What mechanism do you use to tighten a turn radius or add speed control when you have reached the limitations of what your skill, terrain, conditions, or equipment can accomplish with a carved turn?
To go fast:
My Preferred technique, for carving smaller turns at slower speeds than the skis were really designed for is to use less of the ski:
1) Use only one ski; it is easier to bend one ski than to bend two skis.
2) Use only a part of one ski at a time. Put all your weight on the tips and carve a turn using only the tip, ignoring the tail. Then finish the turn using only the tail as it goes through the same apex the tips went through. This is my preferered method to carry as much speed as possible while still making the tiny turns I am sometimes forced to make with my SGs.

To go slow:
Side slip. You must have done some of this as a beginner. Your skis are 90 degrees to the fall line and you control how much you slip down the hill by changing the angle your ski bases make with the snow. You can add some side slip to any part of the turn, or if it's very steep and you don't know what is down there just around that bolder that's blocking your view, you can side slip straight down. This technique (adding side slip to the turn) is very useful if you are on a run you have never been on before and don't know what is coming up. You should always pre-run a course before you take it full blast. What I like to do when exploring a new steep run is start to carve my turn out of the fall line and once my skis have deviated a little bit from the fall line, stand nice and tall to get a good view while introducing a bit of side slip. Playing with the amount of deviation from the fall line, the angle of the bases, and fore-aft balance adjusts my position on the run. When I get too close to one edge, I carve a turn back the other way, and begin to side slip again after I have carved through the fall line and my tips are pointing down and towards the other way. Interestingly, I suppose I could side slip the entire time, but I prefer to carve across the fall line.

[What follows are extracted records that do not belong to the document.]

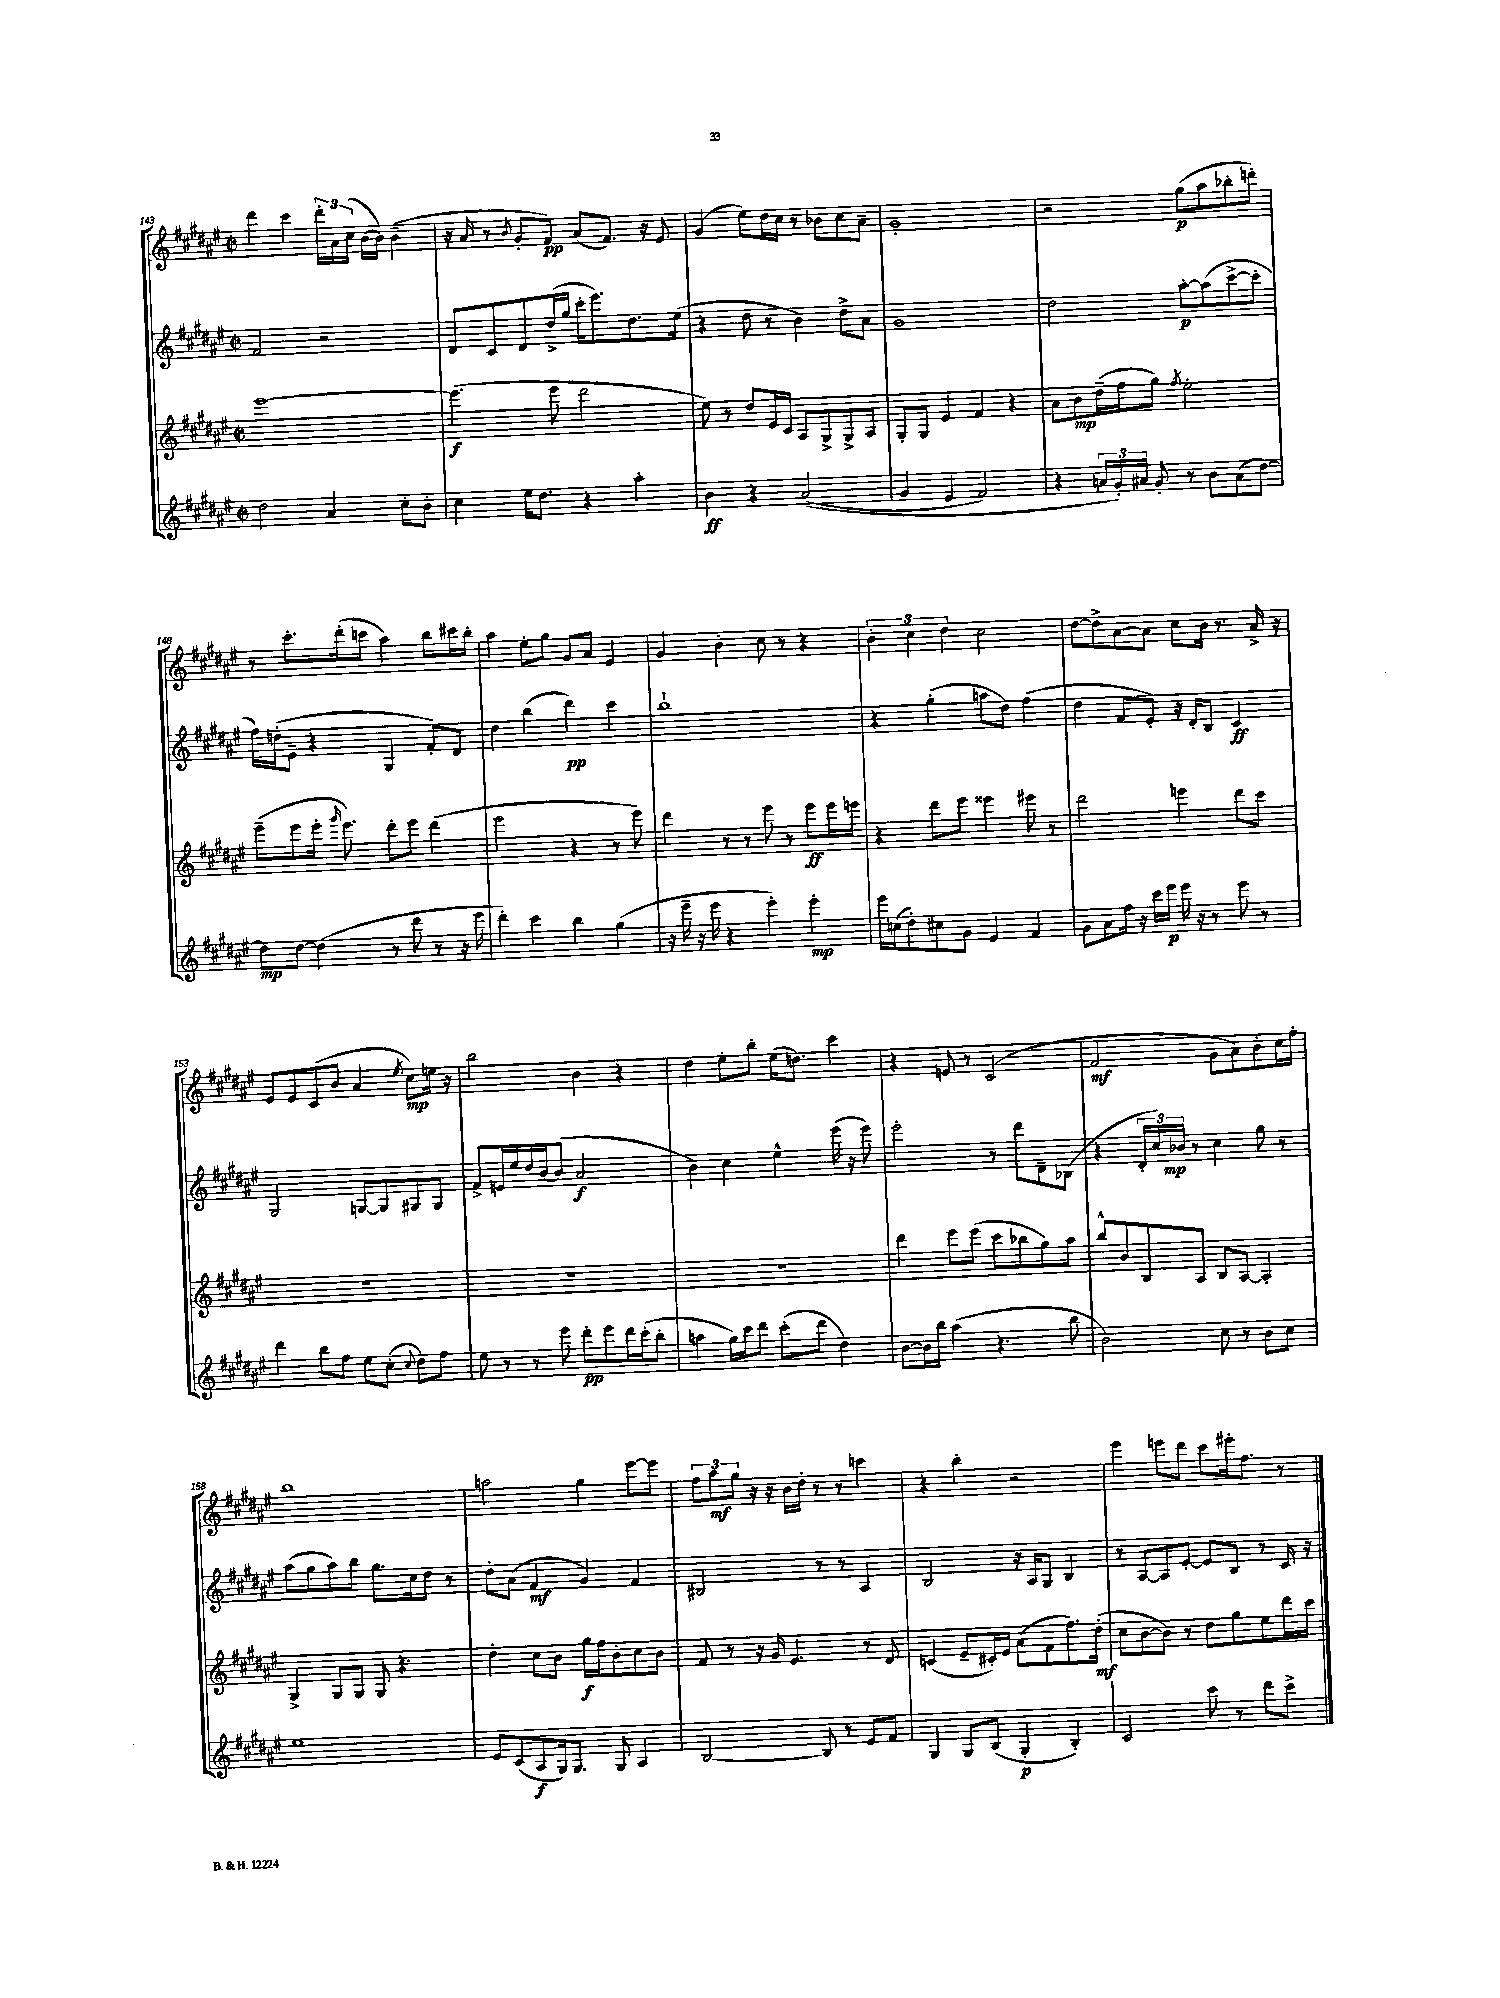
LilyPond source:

<<
\new StaffGroup <<
\new Staff = "s0" {
    \clef treble \key fis \major \defaultTimeSignature \time 2/2
    \autoBeamOff dis'''4 cis'''4 \tuplet 3/2 { dis'''16[-. ais'16 cis''16]( } b'16[~ b'16]) b'4--( |
    r16 ais'16 r8 \acciaccatura { b'8 } gis'8[-. fis'8]\pp) ais'8[( fis'8.]) r16 eis'8 |
    gis'4( eis''8[) dis''16 cis''16] r8 bes'8[ cis''8 ais'8]-- |
    gis'1-. |
    r2 gis''8[\p( ais''8 bes''8-. d'''8]-.) |
    r8 cis'''8.[-. dis'''16-.( c'''8] ais''4) b''8[ cis'''16 b''16]-. |
    ais''4 eis''8[-. gis''8] gis'8[ ais'8] eis'4 |
    gis'4 b'4-. cis''8 r8 r4 |
    \tuplet 3/2 { b'4-. cis''4 dis''4 } cis''2 |
    dis''8[~ dis''8-> ais'8~ ais'8] cis''8[ b'16] r8. ais'16-> r16 |
    eis'8[ eis'8 cis'8( b'8] ais'4 \acciaccatura { eis''8 } cis''8[\mp) e''16] r16 |
    b''2 b'4 r4 |
    dis''4 eis''8[-. b''8]-. eis''16[( d''8.]) cis'''4 |
    r4 e'8 r8 cis'2( |
    fis'2\mf gis'8[ ais'8) b'8-. cis''16 fis''16]-. |
    b''1 |
    a''2 gis''4 eis'''8[~ eis'''8] |
    \tuplet 3/2 { fis''8[ ais''8\mf gis''8] } r16 r16 b'16[ dis''16]-. r8 r8 c'''4 |
    r4 b''4-. r2 |
    eis'''4 e'''8[ dis'''8] cis'''8[ eis'''16-. fis''8.] r8 \bar "|." |
}
\new Staff = "s1" {
    \clef treble \key fis \major \defaultTimeSignature \time 2/2
    \autoBeamOff fis'2 r2 |
    dis'8[ cis'8 dis'8 dis''16->( gis''16] cis'''16[-. eis'''8.) dis''8. eis''16]( |
    r4 dis''8 r8 b'4) dis''8[-> ais'8] |
    gis'1 |
    dis''2 ais''8[~-.\p ais''8( cis'''8~-> cis'''8]-. |
    fis''16[) d''16-.( eis'8]-- r4 gis4 fis'8[-.) dis'8] |
    dis''4 b''4( dis'''4\pp) cis'''4 |
    b''1-! |
    r4 gis''4-.( a''8[ dis''8]) fis''4( |
    dis''4 fis'8[ eis'8]-.) r16 dis'16[-. b8] cis'4\ff |
    gis2 g8[~ g8 gis8 gis8] |
    fis'8[-> e'16 eis''16 dis''16 b'16~ b'8]( ais'2\f |
    b'4) cis''4 eis''4-^ eis'''16( r16 eis'''8) |
    eis'''2-. r8 dis'''8[ dis'8-- bes8]( |
    r4 \tuplet 3/2 { dis'16[-. cis''16) bes'16]\mp } r8 cis''4 gis''8 r8 |
    ais''8[( gis''8 ais''8) b''8] gis''8.[ cis''16 dis''8] r8 |
    dis''8[-. ais'8]( fis'4\mf gis'4) fis'4 |
    bis2 r8 r8 ais4 |
    b2 r16 ais16[ gis8] b4 |
    r8 ais8[~ ais8 eis'8]~-. eis'8[ b8] r8 cis'16 r16 \bar "|." |
}
\new Staff = "s2" {
    \clef treble \key fis \major \defaultTimeSignature \time 2/2
    \autoBeamOff eis'''1~ |
    eis'''4.\f( eis'''8 dis'''2 |
    eis''8) r8 dis''8[ eis'16 cis'16] ais8[ gis8-> gis8-> ais8] |
    gis8[-. gis8] eis'4 fis'4 r4 |
    ais'8[ b'8\mp dis''16--( fis''16 gis''8]) \acciaccatura { fis''8 } eis''2-. |
    eis'''8[--( eis'''8 eis'''16]-. \grace { gis'''16 } eis'''8.) dis'''8[-. eis'''8] dis'''4( |
    eis'''2 r4 r8 eis'''8) |
    dis'''4 r8 r8 eis'''8 r8 eis'''8[\ff eis'''16 e'''16] |
    r4 dis'''8[ eis'''8] eisis'''4 eis'''8 r8 |
    dis'''2 e'''4 dis'''8[ cis'''8] |
    R1 |
    R1 |
    R1 |
    dis'''4 eis'''8[ eis'''8]( cis'''8[ bes''8 gis''8) ais''8] |
    b''8[-^ b'8 b8 ais8] b8[ ais8]~ ais4-. |
    gis4-> gis8[ gis8] gis8 r4. |
    dis''4-. cis''8[ b'8] gis''16[\f fis''16 b'8-. cis''8 b'8] |
    fis'8 r8 r16 gis'16 eis'4. r8 dis'8 |
    c'4( eis'8[-- cis'16-.) eis'16] ais'8[( fis'8 fis''8.) dis''16]-.\mf( |
    cis''8[ b'8~ b'8]) r8 dis''8[ gis''8 eis''8 dis'''16 cis'''16] \bar "|." |
}
\new Staff = "s3" {
    \clef treble \key fis \major \defaultTimeSignature \time 2/2
    \autoBeamOff dis''2 ais'4 cis''8[-. b'8]-. |
    cis''4 eis''16[ dis''8.] r4 ais''4-. |
    b'4\ff r4 ais'2(\( |
    gis'4 eis'4 fis'2) |
    r4 \tuplet 3/2 { a'16[ gis'16-.\) ais'16] } gis'8-. r8 b'8[ ais'8( dis''8]~) |
    dis''8[\mp dis''8]~ dis''4( r8 dis'''8 r8 r16 eis'''16 |
    dis'''4-.) cis'''4 b''4 gis''4( |
    r16 eis'''16-- r16 eis'''16 r4 eis'''4-.) eis'''4-.\mp |
    eis'''16[ c''16( dis''8-.) cis''8 gis'8] eis'4 fis'4 |
    gis'8[ ais'8 fis''16] r16 cis'''16[ eis'''16]\p eis'''16 r16 r8 eis'''8 r8 |
    dis'''4 b''8[ fis''8] eis''8[ cis''8]-.( \appoggiatura { cis''8 } dis''8[) fis''8] |
    eis''8 r8 r8 eis'''8 dis'''8[-.\pp eis'''8 dis'''16 cis'''16-.( b''8]-. |
    a''4 gis''16[) cis'''16 dis'''8] cis'''8[-.( dis'''8] dis''4) |
    b'8[~ b'16 b''16] ais''4( r4. b''8 |
    b'2) cis''8 r8 b'8[ cis''8] |
    eis''1 |
    eis'8[ cis'8( ais8\f gis16) gis8.] gis8 ais4 |
    b2~ b8 r8 eis'8[ fis'8] |
    gis4 gis8[ b8]( gis4-.\p b4-.) |
    cis'2 cis'''8 r8 dis'''8[ cis'''8]-> \bar "|." |
}
>>
>>
\layout { \context { \Score currentBarNumber = #143 } }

Another technique that is useful in limited space when you must go slow and the pitch is fairly steep, but still shallow enough to have deep snow on it is the bicycle turn. The motion and rhythm of the feet is like that of pedaling a bicycle. As you push down with your uphill foot a pivot point moves along the downhill edge of that ski from the tip to the tail as the ski does sort of a cross between a carve and a windshield wiper turn with the end of the windshield moving. You end up facing the other way ready to push the other "pedal" down. Perhaps some instructor can better explain the bicycle turn. Imho, it is a lot less taxing that doing hop turns.
post #67 of 67
Thread Starter 
I found myself on Monday skiing those rocky chutes under the Paradise chair at Powder Mountain, and I got to try a lot of the stuff mentioned in this thread.

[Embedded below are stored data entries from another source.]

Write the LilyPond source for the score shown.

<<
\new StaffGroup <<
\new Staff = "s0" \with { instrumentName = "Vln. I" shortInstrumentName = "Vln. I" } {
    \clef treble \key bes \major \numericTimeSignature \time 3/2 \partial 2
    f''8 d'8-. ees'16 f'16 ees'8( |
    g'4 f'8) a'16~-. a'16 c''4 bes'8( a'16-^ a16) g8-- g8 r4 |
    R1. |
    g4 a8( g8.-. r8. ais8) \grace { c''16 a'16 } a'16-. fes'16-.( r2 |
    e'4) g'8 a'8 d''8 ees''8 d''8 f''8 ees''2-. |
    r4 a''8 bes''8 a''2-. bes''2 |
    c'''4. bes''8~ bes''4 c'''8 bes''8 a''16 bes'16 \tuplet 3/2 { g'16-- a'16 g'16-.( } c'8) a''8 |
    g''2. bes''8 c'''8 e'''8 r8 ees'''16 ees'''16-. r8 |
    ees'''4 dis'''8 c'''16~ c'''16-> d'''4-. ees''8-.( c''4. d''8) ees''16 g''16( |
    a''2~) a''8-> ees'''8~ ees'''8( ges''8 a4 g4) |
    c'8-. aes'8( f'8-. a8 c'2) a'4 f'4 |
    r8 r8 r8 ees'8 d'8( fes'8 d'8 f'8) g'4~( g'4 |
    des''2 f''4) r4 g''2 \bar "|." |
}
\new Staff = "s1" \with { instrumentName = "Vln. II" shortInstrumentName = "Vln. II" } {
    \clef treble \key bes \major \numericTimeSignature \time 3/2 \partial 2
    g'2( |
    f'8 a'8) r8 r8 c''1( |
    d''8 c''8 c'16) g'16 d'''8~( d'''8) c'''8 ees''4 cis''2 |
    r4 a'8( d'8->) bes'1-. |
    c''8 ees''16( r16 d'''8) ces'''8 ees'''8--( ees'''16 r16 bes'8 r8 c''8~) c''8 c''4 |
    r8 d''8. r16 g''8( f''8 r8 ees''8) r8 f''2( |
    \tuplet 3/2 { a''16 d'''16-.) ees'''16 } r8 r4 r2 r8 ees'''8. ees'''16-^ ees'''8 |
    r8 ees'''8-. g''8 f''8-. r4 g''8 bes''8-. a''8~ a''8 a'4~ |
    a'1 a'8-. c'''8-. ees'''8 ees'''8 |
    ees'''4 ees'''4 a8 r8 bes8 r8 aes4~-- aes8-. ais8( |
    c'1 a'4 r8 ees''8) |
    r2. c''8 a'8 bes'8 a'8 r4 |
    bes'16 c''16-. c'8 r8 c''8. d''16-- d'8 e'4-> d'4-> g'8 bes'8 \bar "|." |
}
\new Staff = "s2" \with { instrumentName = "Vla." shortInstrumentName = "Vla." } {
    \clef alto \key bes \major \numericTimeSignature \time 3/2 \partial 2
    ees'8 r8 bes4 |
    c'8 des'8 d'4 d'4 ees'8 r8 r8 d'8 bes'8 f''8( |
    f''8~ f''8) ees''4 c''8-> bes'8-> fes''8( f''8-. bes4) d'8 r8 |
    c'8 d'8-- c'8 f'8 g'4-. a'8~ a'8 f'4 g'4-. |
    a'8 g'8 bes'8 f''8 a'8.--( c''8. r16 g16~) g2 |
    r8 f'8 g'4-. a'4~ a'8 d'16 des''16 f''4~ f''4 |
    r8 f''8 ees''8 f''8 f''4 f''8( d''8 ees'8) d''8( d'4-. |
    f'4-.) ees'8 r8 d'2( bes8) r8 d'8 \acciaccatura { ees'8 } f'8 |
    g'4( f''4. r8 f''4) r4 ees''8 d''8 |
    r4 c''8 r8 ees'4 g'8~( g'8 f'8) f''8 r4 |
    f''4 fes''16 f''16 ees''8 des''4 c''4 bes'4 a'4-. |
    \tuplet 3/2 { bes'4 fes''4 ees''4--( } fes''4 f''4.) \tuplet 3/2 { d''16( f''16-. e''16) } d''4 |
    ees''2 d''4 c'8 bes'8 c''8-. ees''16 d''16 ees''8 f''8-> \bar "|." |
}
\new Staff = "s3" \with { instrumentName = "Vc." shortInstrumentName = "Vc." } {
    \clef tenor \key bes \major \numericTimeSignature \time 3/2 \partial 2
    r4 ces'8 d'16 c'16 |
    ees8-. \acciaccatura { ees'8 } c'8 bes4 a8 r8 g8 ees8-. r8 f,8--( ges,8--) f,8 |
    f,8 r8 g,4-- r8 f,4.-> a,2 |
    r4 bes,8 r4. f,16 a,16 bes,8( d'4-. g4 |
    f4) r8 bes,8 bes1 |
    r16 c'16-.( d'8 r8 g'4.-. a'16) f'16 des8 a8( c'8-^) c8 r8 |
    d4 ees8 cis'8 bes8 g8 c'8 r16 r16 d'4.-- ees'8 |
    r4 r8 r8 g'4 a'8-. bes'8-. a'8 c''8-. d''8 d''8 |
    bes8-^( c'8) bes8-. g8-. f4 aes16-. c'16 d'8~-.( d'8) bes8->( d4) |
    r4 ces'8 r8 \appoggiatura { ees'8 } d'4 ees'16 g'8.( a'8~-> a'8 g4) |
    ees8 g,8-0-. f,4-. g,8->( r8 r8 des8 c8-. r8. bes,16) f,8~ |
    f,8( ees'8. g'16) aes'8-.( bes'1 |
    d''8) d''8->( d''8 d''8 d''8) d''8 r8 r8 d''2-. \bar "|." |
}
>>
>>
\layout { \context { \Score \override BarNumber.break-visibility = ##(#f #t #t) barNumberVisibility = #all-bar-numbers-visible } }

What I found, for me, was the most critical piece in making sure the turns flowed well was not rushing the turn through the fall line. To make my best turns I was using the same movements I used to carve on the groomers to initiate the turn and ski to the fall line. When I attempted to add a lot of redirection in this point of the turn, the resistance in the heavier snow put me off-balance for the rest of the turn and playing catch up, which only made the balance problem worse at the end of the turn.

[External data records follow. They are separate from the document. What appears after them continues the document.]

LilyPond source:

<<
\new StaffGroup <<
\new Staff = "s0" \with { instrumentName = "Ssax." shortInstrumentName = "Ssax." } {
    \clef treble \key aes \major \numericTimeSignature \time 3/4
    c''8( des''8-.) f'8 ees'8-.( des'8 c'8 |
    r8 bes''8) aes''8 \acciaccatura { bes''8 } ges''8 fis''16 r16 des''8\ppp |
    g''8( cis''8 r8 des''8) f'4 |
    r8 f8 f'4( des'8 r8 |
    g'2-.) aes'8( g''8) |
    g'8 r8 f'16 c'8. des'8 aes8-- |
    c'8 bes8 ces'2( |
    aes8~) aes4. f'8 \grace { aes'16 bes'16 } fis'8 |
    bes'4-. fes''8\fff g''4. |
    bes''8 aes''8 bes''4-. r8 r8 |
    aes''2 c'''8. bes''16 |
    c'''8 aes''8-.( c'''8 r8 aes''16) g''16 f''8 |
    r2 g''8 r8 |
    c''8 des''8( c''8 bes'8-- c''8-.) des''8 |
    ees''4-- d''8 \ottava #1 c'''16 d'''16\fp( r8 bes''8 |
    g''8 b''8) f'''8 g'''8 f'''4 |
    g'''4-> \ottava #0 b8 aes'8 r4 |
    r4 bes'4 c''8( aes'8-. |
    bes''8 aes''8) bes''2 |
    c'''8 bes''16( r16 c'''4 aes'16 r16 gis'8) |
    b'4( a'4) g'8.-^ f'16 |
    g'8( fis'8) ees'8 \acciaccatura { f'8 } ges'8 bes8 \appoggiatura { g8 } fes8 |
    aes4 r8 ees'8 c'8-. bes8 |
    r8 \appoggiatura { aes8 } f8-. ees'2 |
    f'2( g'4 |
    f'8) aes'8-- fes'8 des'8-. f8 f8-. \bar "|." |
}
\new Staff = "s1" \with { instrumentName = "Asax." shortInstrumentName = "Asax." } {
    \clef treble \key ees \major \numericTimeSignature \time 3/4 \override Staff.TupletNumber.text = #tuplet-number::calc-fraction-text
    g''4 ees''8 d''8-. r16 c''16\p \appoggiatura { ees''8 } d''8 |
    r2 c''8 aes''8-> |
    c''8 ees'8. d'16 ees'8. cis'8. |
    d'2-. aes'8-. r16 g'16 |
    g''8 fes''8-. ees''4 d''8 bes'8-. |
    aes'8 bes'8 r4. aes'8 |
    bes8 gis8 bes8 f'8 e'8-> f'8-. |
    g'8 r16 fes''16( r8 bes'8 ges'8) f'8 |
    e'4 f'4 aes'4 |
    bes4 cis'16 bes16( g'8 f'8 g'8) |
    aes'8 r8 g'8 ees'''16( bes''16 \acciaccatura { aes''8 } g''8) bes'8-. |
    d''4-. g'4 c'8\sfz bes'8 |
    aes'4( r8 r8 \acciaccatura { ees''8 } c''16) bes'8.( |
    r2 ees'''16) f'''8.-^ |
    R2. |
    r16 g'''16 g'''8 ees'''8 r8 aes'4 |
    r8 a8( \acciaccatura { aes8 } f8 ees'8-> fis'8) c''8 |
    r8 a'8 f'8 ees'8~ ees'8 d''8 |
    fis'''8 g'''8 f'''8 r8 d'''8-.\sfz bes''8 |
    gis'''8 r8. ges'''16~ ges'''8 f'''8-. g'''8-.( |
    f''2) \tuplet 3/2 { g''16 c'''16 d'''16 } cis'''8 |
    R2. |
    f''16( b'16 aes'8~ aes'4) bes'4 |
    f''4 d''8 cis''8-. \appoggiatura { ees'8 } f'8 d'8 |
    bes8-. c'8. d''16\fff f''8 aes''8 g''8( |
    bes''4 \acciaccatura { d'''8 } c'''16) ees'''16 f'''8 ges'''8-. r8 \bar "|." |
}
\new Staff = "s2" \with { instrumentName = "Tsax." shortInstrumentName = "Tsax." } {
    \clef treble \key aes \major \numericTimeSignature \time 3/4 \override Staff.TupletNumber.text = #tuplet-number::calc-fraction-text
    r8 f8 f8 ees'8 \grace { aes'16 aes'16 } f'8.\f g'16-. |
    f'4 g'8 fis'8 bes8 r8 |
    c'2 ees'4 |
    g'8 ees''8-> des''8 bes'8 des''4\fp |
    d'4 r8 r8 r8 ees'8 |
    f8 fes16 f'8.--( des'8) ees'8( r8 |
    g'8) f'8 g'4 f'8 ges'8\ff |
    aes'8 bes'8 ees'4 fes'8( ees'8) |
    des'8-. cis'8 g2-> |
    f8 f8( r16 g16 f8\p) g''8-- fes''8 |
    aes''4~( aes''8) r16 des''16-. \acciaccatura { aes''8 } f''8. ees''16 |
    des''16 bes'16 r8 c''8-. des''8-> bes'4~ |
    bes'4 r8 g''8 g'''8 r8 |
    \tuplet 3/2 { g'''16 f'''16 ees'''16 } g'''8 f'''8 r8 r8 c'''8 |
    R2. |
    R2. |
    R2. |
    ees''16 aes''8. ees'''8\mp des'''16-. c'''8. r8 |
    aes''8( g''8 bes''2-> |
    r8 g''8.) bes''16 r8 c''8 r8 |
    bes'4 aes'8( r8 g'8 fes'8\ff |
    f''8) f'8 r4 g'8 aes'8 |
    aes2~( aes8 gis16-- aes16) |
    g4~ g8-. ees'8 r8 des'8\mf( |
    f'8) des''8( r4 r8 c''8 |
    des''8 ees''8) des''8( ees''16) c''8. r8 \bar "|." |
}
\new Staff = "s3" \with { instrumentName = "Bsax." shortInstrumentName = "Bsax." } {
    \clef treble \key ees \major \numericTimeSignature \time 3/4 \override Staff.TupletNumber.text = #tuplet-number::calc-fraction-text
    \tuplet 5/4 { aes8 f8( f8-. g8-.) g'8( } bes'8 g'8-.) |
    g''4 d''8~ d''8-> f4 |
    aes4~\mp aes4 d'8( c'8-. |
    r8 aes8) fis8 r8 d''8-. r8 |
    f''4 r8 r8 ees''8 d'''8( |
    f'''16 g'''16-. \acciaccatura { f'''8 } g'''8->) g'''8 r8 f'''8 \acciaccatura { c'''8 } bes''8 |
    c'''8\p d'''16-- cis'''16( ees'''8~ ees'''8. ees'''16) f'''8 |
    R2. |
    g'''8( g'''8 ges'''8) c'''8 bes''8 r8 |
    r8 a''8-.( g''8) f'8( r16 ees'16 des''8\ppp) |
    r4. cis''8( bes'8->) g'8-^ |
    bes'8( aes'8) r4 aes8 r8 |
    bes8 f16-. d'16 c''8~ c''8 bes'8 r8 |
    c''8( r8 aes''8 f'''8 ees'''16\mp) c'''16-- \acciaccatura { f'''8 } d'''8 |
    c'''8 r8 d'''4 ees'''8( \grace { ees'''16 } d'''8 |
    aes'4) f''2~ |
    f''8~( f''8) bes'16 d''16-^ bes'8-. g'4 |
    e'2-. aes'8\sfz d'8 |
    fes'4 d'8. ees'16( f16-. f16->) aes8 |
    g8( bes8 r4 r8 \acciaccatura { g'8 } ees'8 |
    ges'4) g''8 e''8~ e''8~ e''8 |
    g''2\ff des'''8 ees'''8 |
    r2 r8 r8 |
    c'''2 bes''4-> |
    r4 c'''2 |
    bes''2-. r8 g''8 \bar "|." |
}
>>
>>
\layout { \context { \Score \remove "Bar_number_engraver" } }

To finish these turns, I found myself using a combination of steering and drifting to tighten the radius and often avoid rocks. What I found while doing this was that the more steering I applied to my skis, the stronger counter-rotation I had to apply at the waist to prepare for the next turn. If I did not apply this counter rotation, I would wind up over rotated in the direction of the turn at the end of the arc.

On some of the steeper groomed slopes at Snowbasin I found I could use virtually any combination of steer, carve, sideslip, etc, to vary the speed and turn shape. Redirecting the skis at the top of the turn was much less upsetting. Off-piste, however, I found this to not be as true.